Il n’y a pas de candidature à déposer, la procédure est automatique.
Vous pouvez néanmoins compléter votre dossier d’avancement de grade sur I-Prof.

Quel barème ?

Le barème est fonction de l’appréciation de la rectrice et de l’ancienneté dans la plage d’appel.
Vous le trouverez dans notre publication nationale.

L’avis de la rectrice

Elle se décline en 4 degrés : « Excellent », « Très Satisfaisant », « Satisfaisant », « A consolider ».
À partir de la rentrée prochaine, elle sera attribuée lors du 3e « RDV de carrière », au cours de la première année au 9e échelon.

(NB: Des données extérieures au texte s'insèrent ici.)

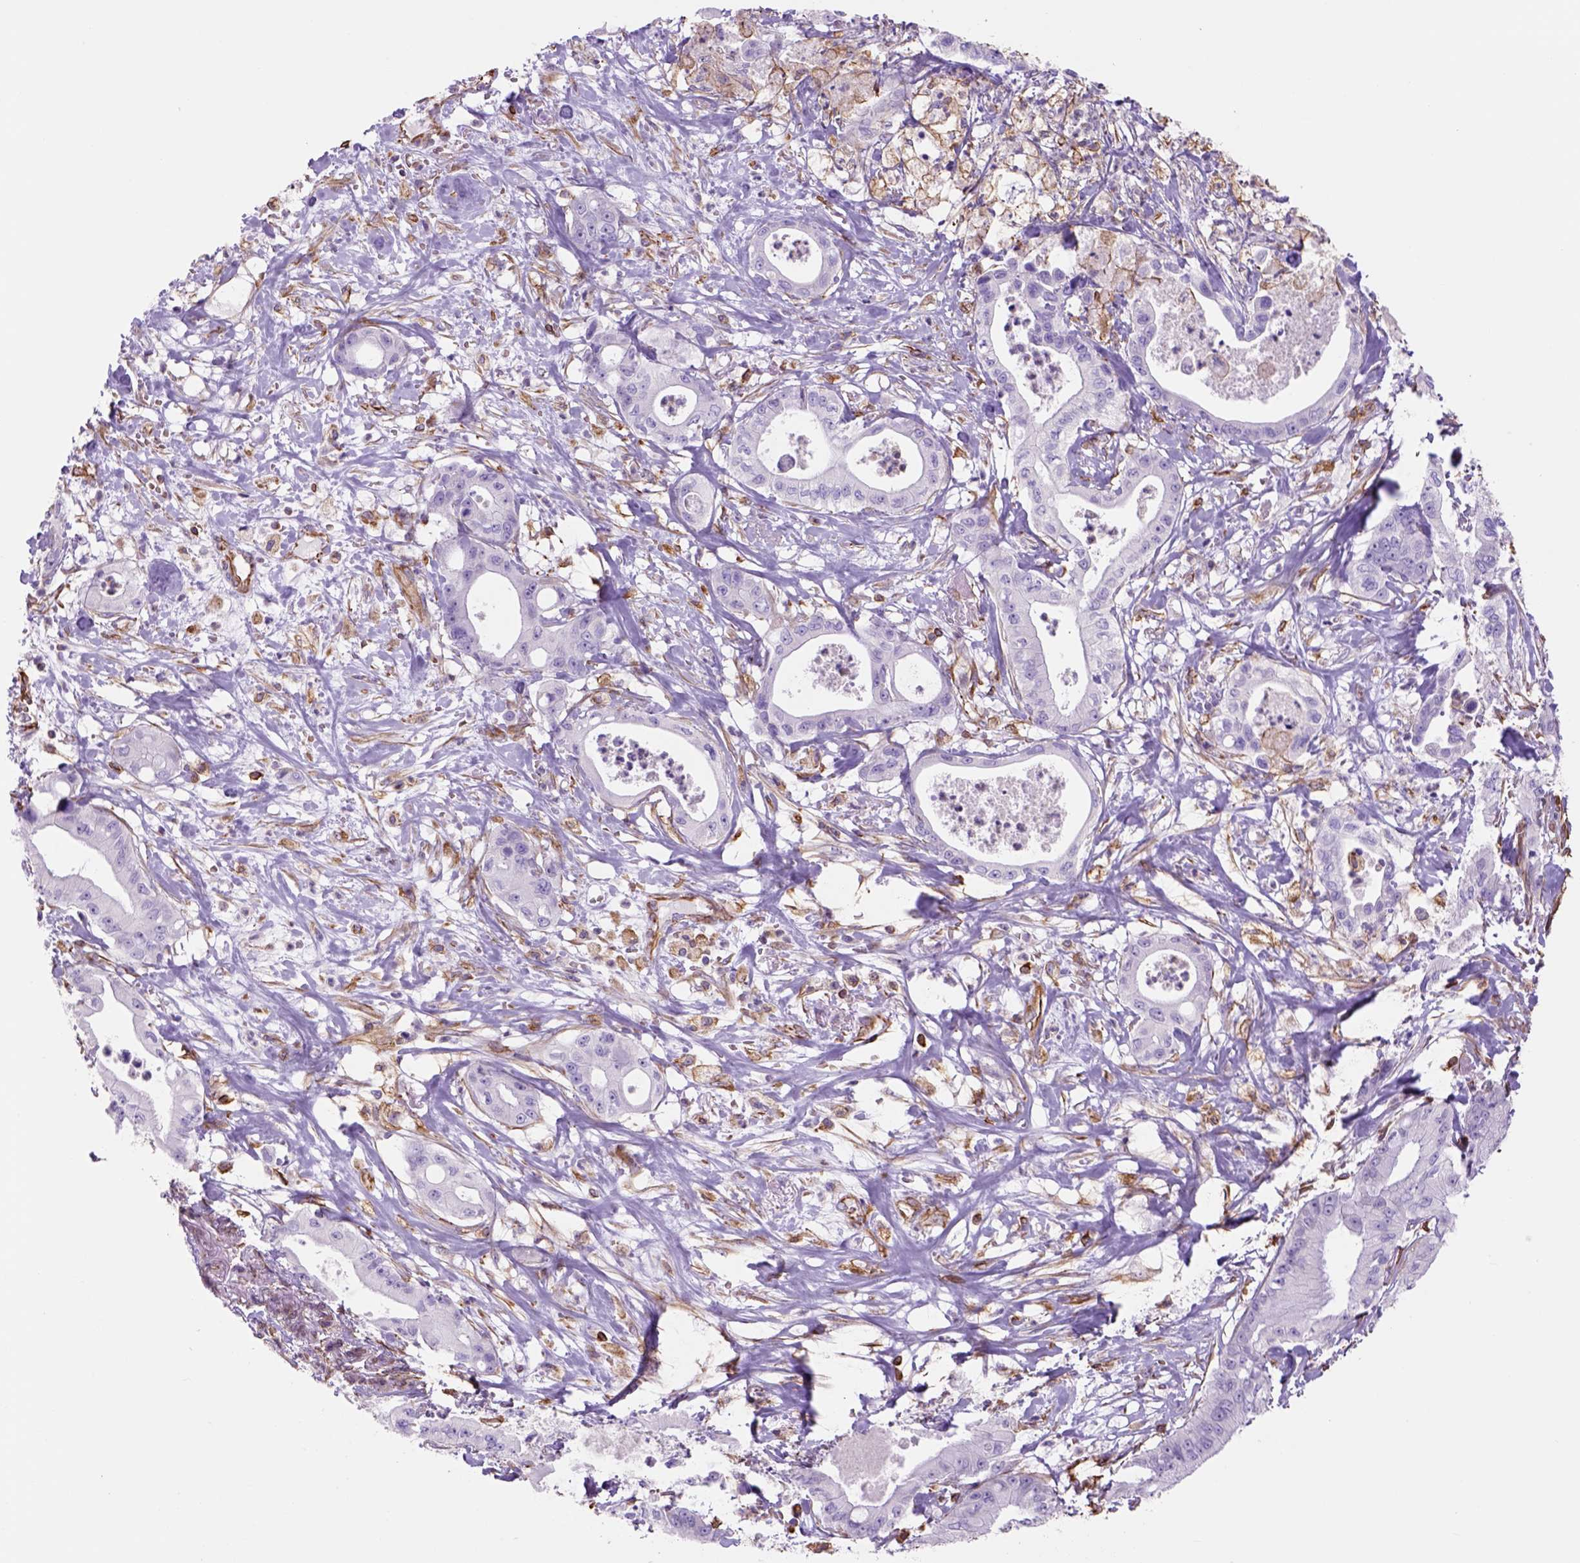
{"staining": {"intensity": "negative", "quantity": "none", "location": "none"}, "tissue": "pancreatic cancer", "cell_type": "Tumor cells", "image_type": "cancer", "snomed": [{"axis": "morphology", "description": "Adenocarcinoma, NOS"}, {"axis": "topography", "description": "Pancreas"}], "caption": "Pancreatic adenocarcinoma stained for a protein using immunohistochemistry shows no positivity tumor cells.", "gene": "ZZZ3", "patient": {"sex": "male", "age": 71}}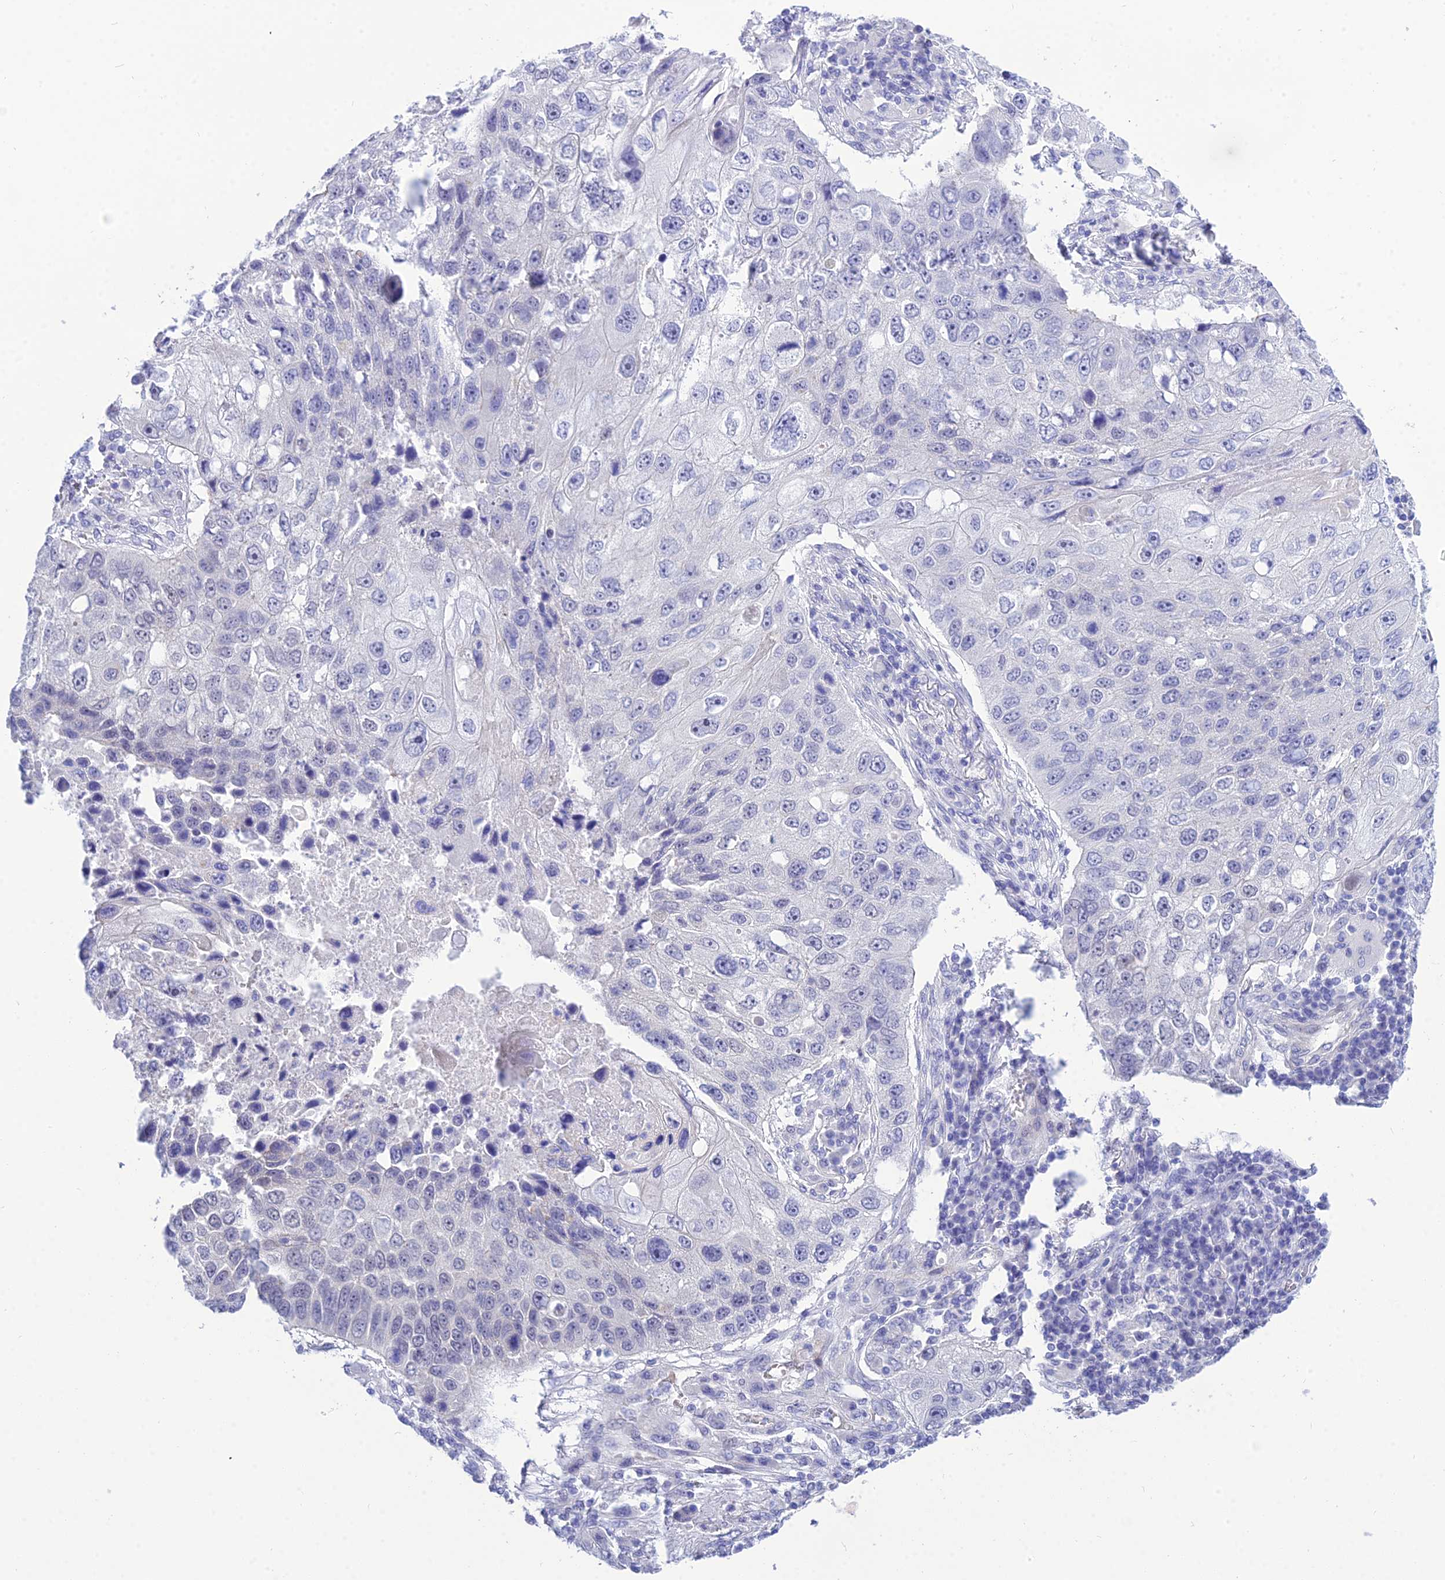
{"staining": {"intensity": "weak", "quantity": "25%-75%", "location": "nuclear"}, "tissue": "lung cancer", "cell_type": "Tumor cells", "image_type": "cancer", "snomed": [{"axis": "morphology", "description": "Squamous cell carcinoma, NOS"}, {"axis": "topography", "description": "Lung"}], "caption": "This photomicrograph exhibits squamous cell carcinoma (lung) stained with immunohistochemistry (IHC) to label a protein in brown. The nuclear of tumor cells show weak positivity for the protein. Nuclei are counter-stained blue.", "gene": "DEFB107A", "patient": {"sex": "male", "age": 61}}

2018 : une année particulière

Les collègues promouvables cette année à la hors-classe n’ont pas eu de 3e RDV de carrière l’année dernière (et pour cause, création des « RDV de carrière » cette année).
Ils ont donc tous fait l’objet en mars d’une campagne d’avis IPR et chefs d’établissement établissant un avis pouvant se décliner en « Très Satisfaisant », « Satisfaisant » ou « A consolider », sans appréciation littérale. La rectrice doit s’appuyer sur la notation pédagogique et sur ces avis pour émettre son appréciation. Cette appréciation est destinée à être pérenne.
Cela implique la nécessité de la part du rectorat de procéder à une répartition identique des appréciations par échelon, afin que, par exemple, les 9e échelon actuels ne soient pas défavorisés par la suite lorsqu’ils seront réellement en position de pouvoir accéder à la hors-classe.
Il est donc particulièrement important d’être attentif cette année à la fois aux avis des IPR et des chefs d’établissement et à l’appréciation de la rectrice. Nous prévenir rapidement en cas de souci. Ces avis devraient être visibles sur I-Prof avec l’appréciation de la rectrice. Nous vous tiendrons au courant de l’ouverture de la fenêtre de consultation.

3 avis possibles émis par les chefs d’établissement et IEN : Très satisfaisant – satisfaisant – à consolider.

La Rectrice émettra un avis à partir des avis émis par les chefs d’établissement et IEN :
- Excellent (10 % des avis possibles) = 145 points
- Très satisfaisant (45 % des avis possibles) = 125 points
- satisfaisant = 105 points
- à consolider = 95 points.

Selon votre échelon et votre ancienneté dans l’échelon, vous aurez des points : voir la circulaire rectorale.

Une opposition à l’accès à la hors-classe pourra être prononcée : le collègue concerné devra en avoir connaissance et l’avis sera transmis à la CAPA qui aura lieu le 30 mai pour les CPE et PLP

Classe exceptionnelle : 2e campagne 2018

Pour le 1er vivier, les candidatures devront être exprimées sur I-Prof entre le 3 avril 2018 et le 16 avril 2018, comme indiqué sur l’arrêté ministériel du 16 mars 2018, publié au BOEN.

Attention, le rectorat nous a informés ce mardi 3 avril que le serveur SIAP était indisponible pour le moment.

Les notes de service ministérielles du 24 novembre 2017 (BOEN du 30 nov. 2017) restent applicables pour cette nouvelle campagne. Cependant, certaines modifications vont être apportées sur les conditions de recevabilité des candidatures au titre du 1er vivier. La note ministérielle relative à ces modifications sera publiée au BOEN du 5 avril 2018.

La Classe exceptionnelle est accessible selon deux voies :

– Aux collègues étant au moins au 3e échelon de la hors-classe – nouvelle carrière – (2e échelon de la hors-classe pour les professeurs agrégés) et ayant été affectés au cours de leur carrière au moins 8 ans dans des conditions d’exercice difficiles (éducation prioritaire) ou sur des fonctions particulières. Pour les quatre premières campagnes de promotion, ces collègues doivent faire acte de candidature.

- À tous les autres collègues ayant atteint le dernier échelon de la hors-classe. Ces collègues n’auront pas besoin de faire acte de candidature : leur situation sera automatiquement examinée.